Abstract
Purpose
The need of prophylactic central neck dissection (PCND) in patients with papillary thyroid carcinoma (PTC) is still controversial. The major restriction of PCND is the potential complications. We undertook a retrospective study to discuss its necessity in PTC patients.
Methods
A total of 188 patients with PTC who underwent total thyroidectomy and PCND were involved. In all of these, central lymph nodes were pathologic examined.

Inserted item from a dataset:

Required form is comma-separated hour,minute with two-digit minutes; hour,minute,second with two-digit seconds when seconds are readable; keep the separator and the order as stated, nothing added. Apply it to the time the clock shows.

Univariate and multivariate analyses were performed based on tumor location and size, etc.
Results
Overall, node metastases were found in 44.1 % (83/188) of patients. Tumor size was the independent positive predictor for lymph node metastasis, while gender, age, tumor multifocality, tumor location, and capsular infiltration were not independent predictors of central lymph node metastases. Postoperative complications happened in 5.3 % (10/188) of patients, which 4.8 % (9/188) had temporary hypocalcemia and 0 % (0/188) had permanent hypocalcemia. Rates of temporary and permanent recurrent laryngeal nerve injury were 0.5 % (1/188) and 0 % (0/188), respectively.
Conclusions
PCND is recommended in all patients with PTC.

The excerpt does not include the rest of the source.